───── Document extract
Wilco just completed a short 16-gig tour of western North America to promote last year’s excellent album The Whole Love. After today, the band jets across the sea to keep the love going into Scandinavia and all points beyond. Your intrepid reporter was lucky enough to catch Wilco’s only Canadian show of the tour in Vancouver, British Columbia on 5-February-2012.
It has been fascinating to watch Wilco (the band) evolve over time. Many things are different about the band since I first saw them at the Edmonton Folk Festival in August of 2000. Back then, Wilco had just released the album Summerteeth, bookended by the Mermaid Avenue records of Woody Guthrie songs. Seeing Tweedy & Co sonically assault the chilled-out, folksy, sunset vibe on a grassy hill in Edmonton was a revelation. I’d always liked their records, but on that day I saw many clues to what a formidable live act they would become.
Fast-forward a dozen years and several roster changes, and Wilco are still in business. And business is good! The current six-man lineup has been in place for a few records now, and their shared sense of purpose and power is evident on stage. Lead singer and principal songwriter Jeff Tweedy is still the ringmaster, controlling the tone and tempo of the proceedings with his voice and body english and charming, humble stage banter. That said, on Sunday night everyone in the band got a chance to shine.
Sunday night’s gig was at the Orpheum Theatre in downtown Vancouver. The Orpheum was built in the 1920s during the later stages of vaudeville, and seats around 3000 patrons in opulent comfort. Red carpets, wall tapestries, crystal chandeliers, intricate carvings and frescoes abound.
Not likely to be confused with CBGB’s, then. Sometimes rock bands can get a little lost in plush surroundings like these, robbing them of their power. But no such fate awaited the wily veterans of Wilco on this night. Framed by their stage décor, which looked not unlike several dozen white bed sheets and pillow cases knotted to ropes, Wilco brought the rock to Vancouver.
Just like the Folk Festival gig all those years ago, the band took the stage and challenged their audience with a daring triptych of songs right out of the gate. The twisted beauty of one of Yankee Hotel Foxtrot’s hidden gems was sandwiched between The Whole Love’s two standout tracks. Starting the gig with the hushed acoustic epic “One Sunday Morning” was an unexpected treat. The band then took a hard left-turn into “Poor Places”, with its smouldering intensity and masterful blend of melody and dissonance. The first of many highlights on this evening came from “Art of Almost”. The band wrested every pound of force they could from Glenn Kotche’s drums and Nels Cline’s frantic high-wire guitar stylings. A little over twenty minutes into the gig, and we’d already gotten our money’s worth.
──────────
───── Supplied material
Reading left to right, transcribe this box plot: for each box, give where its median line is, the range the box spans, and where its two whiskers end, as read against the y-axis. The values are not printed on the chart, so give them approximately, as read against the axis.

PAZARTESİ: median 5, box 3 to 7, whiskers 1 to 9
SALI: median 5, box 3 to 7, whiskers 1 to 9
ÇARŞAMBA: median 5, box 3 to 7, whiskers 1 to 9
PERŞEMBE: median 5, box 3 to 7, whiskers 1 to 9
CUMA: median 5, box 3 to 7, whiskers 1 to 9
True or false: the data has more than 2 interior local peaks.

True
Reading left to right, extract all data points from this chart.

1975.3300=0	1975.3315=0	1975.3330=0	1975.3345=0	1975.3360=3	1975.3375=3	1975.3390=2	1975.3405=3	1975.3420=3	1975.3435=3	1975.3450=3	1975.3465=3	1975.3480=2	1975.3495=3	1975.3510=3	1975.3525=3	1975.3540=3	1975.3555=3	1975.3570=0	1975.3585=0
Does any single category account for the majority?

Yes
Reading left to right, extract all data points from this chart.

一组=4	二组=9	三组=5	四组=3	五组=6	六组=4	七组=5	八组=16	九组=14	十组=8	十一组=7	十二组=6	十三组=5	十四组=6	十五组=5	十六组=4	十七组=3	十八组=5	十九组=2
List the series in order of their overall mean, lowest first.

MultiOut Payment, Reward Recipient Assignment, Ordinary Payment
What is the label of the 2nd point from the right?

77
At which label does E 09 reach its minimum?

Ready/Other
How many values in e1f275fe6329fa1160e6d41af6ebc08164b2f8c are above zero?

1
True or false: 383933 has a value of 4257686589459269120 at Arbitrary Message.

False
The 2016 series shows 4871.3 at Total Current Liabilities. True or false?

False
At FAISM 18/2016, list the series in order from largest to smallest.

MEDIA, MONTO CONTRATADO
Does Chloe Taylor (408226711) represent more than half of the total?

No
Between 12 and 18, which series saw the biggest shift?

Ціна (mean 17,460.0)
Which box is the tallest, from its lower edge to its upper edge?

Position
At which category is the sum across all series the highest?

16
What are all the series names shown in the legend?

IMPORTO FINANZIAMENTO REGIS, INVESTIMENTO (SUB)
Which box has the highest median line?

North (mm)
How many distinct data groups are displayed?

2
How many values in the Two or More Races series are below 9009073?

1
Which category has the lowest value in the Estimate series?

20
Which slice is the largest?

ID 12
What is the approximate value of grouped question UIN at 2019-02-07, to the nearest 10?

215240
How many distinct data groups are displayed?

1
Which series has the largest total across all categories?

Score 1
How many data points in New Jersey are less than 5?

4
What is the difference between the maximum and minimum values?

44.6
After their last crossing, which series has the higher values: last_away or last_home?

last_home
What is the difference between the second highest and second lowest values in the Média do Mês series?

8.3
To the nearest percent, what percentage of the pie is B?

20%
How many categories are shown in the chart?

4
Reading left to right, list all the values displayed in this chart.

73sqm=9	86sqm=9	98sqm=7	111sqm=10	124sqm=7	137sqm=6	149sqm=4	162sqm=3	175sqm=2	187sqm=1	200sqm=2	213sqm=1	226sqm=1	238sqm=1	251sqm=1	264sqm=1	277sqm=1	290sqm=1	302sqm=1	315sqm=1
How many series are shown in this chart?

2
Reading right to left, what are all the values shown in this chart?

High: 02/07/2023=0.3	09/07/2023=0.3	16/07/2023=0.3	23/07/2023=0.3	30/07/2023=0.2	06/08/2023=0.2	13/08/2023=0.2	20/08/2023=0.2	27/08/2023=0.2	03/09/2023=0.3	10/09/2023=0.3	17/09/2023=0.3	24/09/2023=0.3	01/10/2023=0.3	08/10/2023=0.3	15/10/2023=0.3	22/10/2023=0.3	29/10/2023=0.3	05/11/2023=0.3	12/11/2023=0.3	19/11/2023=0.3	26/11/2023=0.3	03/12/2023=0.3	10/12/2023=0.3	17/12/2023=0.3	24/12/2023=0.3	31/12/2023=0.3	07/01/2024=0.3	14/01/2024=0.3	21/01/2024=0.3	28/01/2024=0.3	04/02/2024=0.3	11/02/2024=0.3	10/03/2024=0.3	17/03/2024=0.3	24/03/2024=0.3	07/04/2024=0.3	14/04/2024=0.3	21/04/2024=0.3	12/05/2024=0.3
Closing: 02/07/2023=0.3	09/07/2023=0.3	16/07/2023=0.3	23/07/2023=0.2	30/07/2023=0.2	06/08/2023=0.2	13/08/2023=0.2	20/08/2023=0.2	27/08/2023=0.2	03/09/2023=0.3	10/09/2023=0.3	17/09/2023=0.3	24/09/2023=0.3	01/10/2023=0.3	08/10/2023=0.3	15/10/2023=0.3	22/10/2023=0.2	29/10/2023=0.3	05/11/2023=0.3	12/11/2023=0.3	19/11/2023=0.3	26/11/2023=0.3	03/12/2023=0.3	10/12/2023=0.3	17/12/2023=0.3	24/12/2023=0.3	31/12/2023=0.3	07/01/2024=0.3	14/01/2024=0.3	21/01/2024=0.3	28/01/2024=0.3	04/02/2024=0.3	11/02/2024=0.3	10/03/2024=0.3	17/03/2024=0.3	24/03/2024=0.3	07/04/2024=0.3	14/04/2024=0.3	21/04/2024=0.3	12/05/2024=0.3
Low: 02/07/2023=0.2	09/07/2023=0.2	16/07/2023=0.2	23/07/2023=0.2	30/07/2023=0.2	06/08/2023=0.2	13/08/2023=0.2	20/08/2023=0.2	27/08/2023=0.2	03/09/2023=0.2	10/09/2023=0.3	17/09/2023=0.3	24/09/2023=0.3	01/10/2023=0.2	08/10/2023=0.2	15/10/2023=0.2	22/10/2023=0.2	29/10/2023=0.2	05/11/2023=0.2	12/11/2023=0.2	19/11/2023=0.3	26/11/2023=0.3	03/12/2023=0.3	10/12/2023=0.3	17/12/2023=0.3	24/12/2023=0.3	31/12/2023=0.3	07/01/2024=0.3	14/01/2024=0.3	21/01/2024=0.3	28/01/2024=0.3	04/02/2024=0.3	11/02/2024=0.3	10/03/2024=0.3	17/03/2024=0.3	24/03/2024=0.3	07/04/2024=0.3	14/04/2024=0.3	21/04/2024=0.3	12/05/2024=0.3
──────────
● Directions:
**A.** Copy the passage of the Wilco review from "Fast-forward a dozen" up to and including "chance to shine.".
**B.** List every song title that the Wilco review puts in quotation marks.

● Solved tasks:
**A.**
Fast-forward a dozen years and several roster changes, and Wilco are still in business. And business is good! The current six-man lineup has been in place for a few records now, and their shared sense of purpose and power is evident on stage. Lead singer and principal songwriter Jeff Tweedy is still the ringmaster, controlling the tone and tempo of the proceedings with his voice and body english and charming, humble stage banter. That said, on Sunday night everyone in the band got a chance to shine.

**B.** "One Sunday Morning", "Poor Places", "Art of Almost"